6. The process as claimed in claim 1, wherein Salt of (1R,2S)-rel-2-(amino methyl)-N,N-diethyl-l-phenyl-cyclopropane carboxamide are selected from group consisting of

hydrochloric, hydrobromic, hydroiodic, sulfuric and phosphoric acid, para-toluenesulfonic, methanesulfonic, oxalic, para-bromophenylsulfonic, carbonic, succinic, citric, benzoic and acetic acid, pharmaceutically acceptable salts such as sulfate, pyrosulfate, bisulfate, sulfite, bisulfite, phosphate, monohydrogenphosphate, dihydrogenphosphate, metaphosphate, pyrophosphate, chloride, bromide, iodide, acetate, propionate, decanoate, caprylate, acrylate, formate, isobutyrate, caprate, heptanoate, propiolate, oxalate, malonate, succinate, suberate, sebacate, fumarate, maleate, butyne-1,4-dioate, hexyne-1,6-dioate, benzoate, chlorobenzoate, methylbenzoate, dinitrobenzoate, hydroxybenzoate, methoxybenzoate, phthalate, terephathalate, sulfonate, xylenesulfonate, phenylacetate, phenylpropionate, phenylbutyrate, citrate, lactate, (3-hydroxybutyrate, glycollate, maleate, tartrate, methanesulfonate, propanesulfonates, naphthalene-1 -sulfonate, naphthalene-2-sulfonate, mandelate.

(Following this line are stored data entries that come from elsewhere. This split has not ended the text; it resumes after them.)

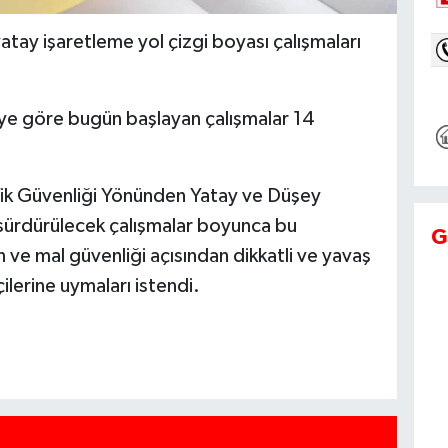
ay işaretleme yol çizgi boyası çalışmaları
giye göre bugün başlayan çalışmalar 14
fik Güvenliği Yönünden Yatay ve Düşey
sürdürülecek çalışmalar boyunca bu
G
 ve mal güvenliği açısından dikkatli ve yavaş
çilerine uymaları istendi.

7. The process as claimed in claim 1, wherein Salt of (1R,2S)-rel-2-(amino methyl)-N, N-diethyl-l-phenyl-cyclopropane carboxamide is hydrochloric acid salt (milnacipran hydrochloride).
8. The process as claimed in claim 1, wherein the purity of (1R,2S)-rel-2-(amino methyl)-N,N-diethyl-l-phenyl-cyclopropane carboxamide and salts thereof is more than 99.9 % when measured by HPLC.
9. The process as claimed in claim 1 and 7, wherein the purity of Milnacipran hydrochloride is more than 99.9 % when measured by HPLC, specific surface area is 0.1-2 m2/gm, bulk density of particles is 0.17- 0.20 gm/ml, Hausner's Ratio of particles is 1.4-1.7 and compressibility Index is 30-42.

10. The process as claimed in claim 1 and 7, wherein the particle size of milnacipran hydrochloride is D 90 less than 75 μm, D 50 less than 30 μm and D 10 less than 10μm, specific surface area is 0.72 m2/gm.